Opinion
MQTT vs HTTPS performance on AWS IoT Core
Published on 30 Mar, 2020 by Jonathan
When it comes to connectivity in IoT, does it make a big difference in performance and battery management to use MQTT instead of HTTP? This question has been bugging me for a while now, so I decided to test it out to see the difference...
The set-up
How to test
Firstly, I had to figure out a way to generate traffic and then measure it. Instead of using some fancy network profiling tool, I kept it simple by using Wireshark on my computer to monitor the outgoing traffic and a Python script to generate it. For the cloud part, I used AWS IoT Core, which is a managed MQTT broker that can also accept traffic via HTTPS (authentication works via Amazon's SigV4. Source.
The test code
I wrote a very basic Python script that takes a couple of arguments and generates messages with different sizes and sends them different counts. Be warned, this is not a production-grade code but feel free to use any part of it.
Monitoring
As mentioned earlier, I used Wireshark to monitor the traffic. After capturing the traffic, I exported it into CSV with the following headers:
"No.","Time","Source","Destination","Protocol","Length","Info"
The file name was the experiment number. Then I used another small Python script to get the information I need out of these files.
The results
I was rather surprised by the result! I expected that MQTT would be better under any circumstances. Well, I can confirm, it isn't. Let's see the request size and the response time (note: the response time was measured based on the time difference between the first packet and the last packet) when we send 1 message only. This behaviour is similar to basically sending 1 message every once in a while without any connection reuse.

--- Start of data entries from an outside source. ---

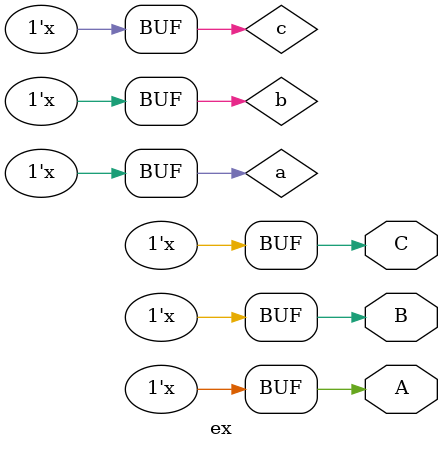
<source format=v>
`timescale 1ns / 1ps
module ex(
    output A,
    output B,
    output C
    );
	 reg a,b,c;
	initial begin
		a = 1;
		b = 0;
		c = 1;
	end
	
	initial begin
		#1;
		a <= b;
		b = c;
		c <= b;
	end
	
	assign A = a;
	assign B = b;
	assign C = c;


endmodule

</source>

As you can see, HTTP has a somewhat smaller size and a lot quicker response time. This is likely to be because MQTT is quite heavy on headers at the initialization of the connection compared to HTTP. Once the connection has been established, MQTT is a lot lighter on the payload. This is notable as you increase the message count. For example for 10 messages and the same message size, I got the following results:
And if we increase the count to 100 and then to 1000, MQTT scales much better than HTTP:
I also undertook some research around message sizes, but that doesn't seem to be very conclusive. As you would expect, increasing the message size increases the overall size more for MQTT than for HTTP. This is also because of how the protocol was built. Larger message size increases the size relative to the overall message size more in MQTT than in HTTP:
If you are interested in the exact measurements, you can access them here.
TLDR
HTTP seems to have a ~10% (10,683B / 9,616B) smaller message size if you are only sending a single message every once in a while. However, as soon as you can reuse the connection for multiple messages MQTT proves to be drastically better. For 1000 messages, the message size for HTTP was ~2200% (415KB / 9,381KB) more. It seems that MQTT is the safest option and going for it can provide you with more reusable code across multiple applications unless you really need that extra 10% and you could not reuse your connection.